The Scriptures of the three great monotheisms all contain passages that incite violence. But these same Scriptures also dream of a world from which murderous violence has been finally exorcized. Some of these dreams appear in old prophetic songs that long for a future free from all the forces that plague God’s Creation. Old songs out of Isaiah train Jews and Christians to hope for a world free from disease, disabling conditions, and death. If the incitements can be judged to provoke violence, then the dreams of peace must be judged to do the opposite.
In fact, these old songs have given life to historic efforts to eliminate polio, smallpox, guinea worm, and other maladies that have hunted and haunted human life. They also give life to the dream of a world that needs no more swords and can, therefore, beat them into plowshares.
We do not live in such a world. My friends in the military are correct: for all the inevitable misuse of military power, we still need swords. We need them to defend ourselves against each other. My friends in law enforcement are also correct: for all the dangers that go with militarizing law enforcement, we do need SWAT teams that will use armored vehicles to smash through the walls of gay night clubs in an effort to set hostages free before more of them are shot by a murderer who was offended by men kissing each other.
All sides of every conflict are convinced of the need for swords to defend themselves against all of the other sides. It won’t do to team up with the side that fits us best and propose solutions that simply assume the victory of our chosen side. That just leaves us all in the grip of the demon that breeds murderous violence.
Legion, ripping through all restraints, brings us to moments of mourning again and again.
This is the latest, not the last.
In the passage from the gospel of Luke, the demon exits the scene, drowned with the pigs. The man is delivered.

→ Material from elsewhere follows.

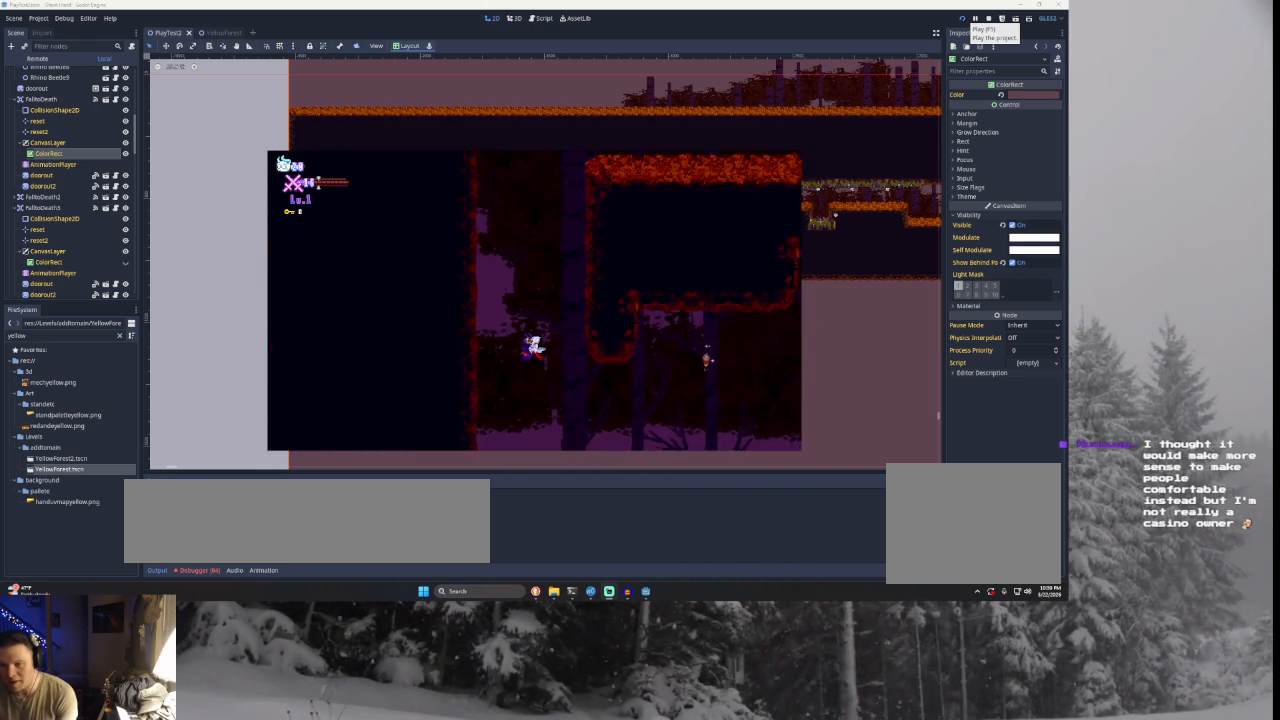
{"buttons": ["TRIANGLE"], "left_stick": "center", "right_stick": "center", "events": [[167, "TRIANGLE", "up"], [267, "TRIANGLE", "down"]]}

We are left waiting for our own deliverance. It does not appear to be coming any time soon. So we wait. Gay people, straight people, trans people, all people wait. Muslims, Christians, and Jews have practice in waiting. We all will have to learn to wait together if we are ever to be set free from the Legion of murderous demons that has seized us all. But this scene from Luke gives us a glimpse of a time when we might sit together, clothed and in our right minds.
It will not be easy. It has not ever been easy, not even after the coming of the messiah.